This column is part of a point-counterpoint about the encounter between Tahj Blow ’16 and a Yale Police officer. Read the other column here.

If the YPD officer had simply asked Blow for his identification card, the incident would have been completely lawful. The student was on private property, YPD officers were investigating a felony in progress and Blow “closely matched the physical description” of the suspect, according to a Monday email signed by University President Peter Salovey, Yale College Dean Jonathan Holloway and YPD Chief Ronnell Higgins. However, the YPD officer did not simply stop Blow for questioning. Rather, he restrained Blow with the threat of lethal force. These facts raise the question of whether the circumstances justified the threat of lethal force.

Police officers in the United States are trained to follow procedures relating to the use and escalation of coercive force. These policies vary from department to department, but according to the National Institute of Justice, officers in most law enforcement agencies should only use lethal force or the threat thereof in situations where “a suspect poses a serious threat to the officer or another individual.” At the very least, officers should probably follow the dictum, “don’t point a gun at anything you do not want to shoot.” From what little we know about Blow’s case, the YPD officer’s actions appear to violate both proper police procedure and common-sense gun handling practices.

From preliminary accounts published by Blow’s father in a Times column on Monday and a Sunday story in the News, Saturday’s events appear to be clear-cut: This was yet another case of excessive police force against a young black man. However, on Monday, Salovey, Holloway and Higgins announced that an internal investigation into the incident would begin. Until the results of this ongoing investigation are published or firsthand accounts by witnesses or the police officer in question emerge, the Yale community should not jump to conclusions. There is a shortage of information for observers to make well-reasoned judgments about Blow’s detainment, and attempts to jump to conclusions about the YPD officer’s actions are indefensible.

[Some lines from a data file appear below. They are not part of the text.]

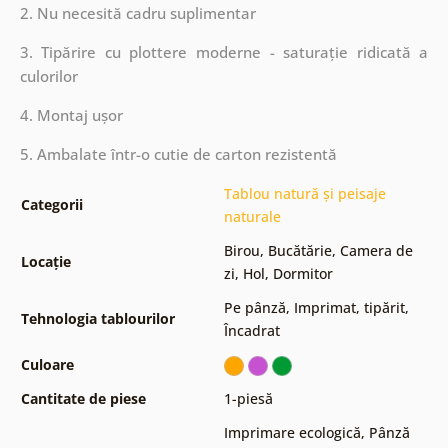
2. Nu necesită cadru suplimentar
3. Tipărire cu plottere moderne - saturație ridicată a
culorilor
4. Montaj ușor
5. Ambalate într-o cutie de carton rezistentă
Tablou natură și peisaje
Categorii
naturale
Birou
,
Bucătărie
,
Camera de
Locație
zi
,
Hol
,
Dormitor
Pe pânză
,
Imprimat, tipărit
,
Tehnologia tablourilor
Încadrat
Culoare
Cantitate de piese
1-piesă
Imprimare ecologică
,
Pânză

The use of force is always highly dependent on context. We don’t know what was going through the officer’s head or what he thought he saw when he decided to pull out a firearm.

Allegations of racial bias are even more premature. Racial bias in police departments is difficult to prove with individual events. Rather, bias is best proved by a clear and persistent pattern of differential treatment between racial groups. In Blow’s case, it is unclear whether race played a part in the officer’s use of force. There is no evidence — at least not public — that suggests the YPD has a history of racially motivated policing. In fact, the YPD is a relatively diverse and well-trained police department.

The discourse surrounding Blow’s detention highlights a larger problem in the contemporary civil rights movement. Advocates rely too often on individual cases to demonstrate racially motivated police discrimination. But individual cases — even those as well-publicized as the deaths of Eric Garner or Michael Brown — are murky and uncertain, ultimately failing to prove the extent of racism in police forces. Instead, advocates should rely on data-driven approaches to prove racially motivated policing, which likely do exist. Analysis grounded in numbers can reveal patterns with a degree of certainty not mired in the “what ifs” associated with individual cases.

I understand the frustrations of those who believe the police officer’s seemingly disproportionate use of force arose from racism. Yet it’s too easy to assume without question that Blow’s case is a manifestation of widespread police discrimination, and dismiss skeptical observers as apologists for institutionalized racism. Instead of lambasting the YPD without hearing the officer’s account, I challenge Yalies to both exercise restrain and accept — for now at least — the uncertainty that surrounds Saturday’s events.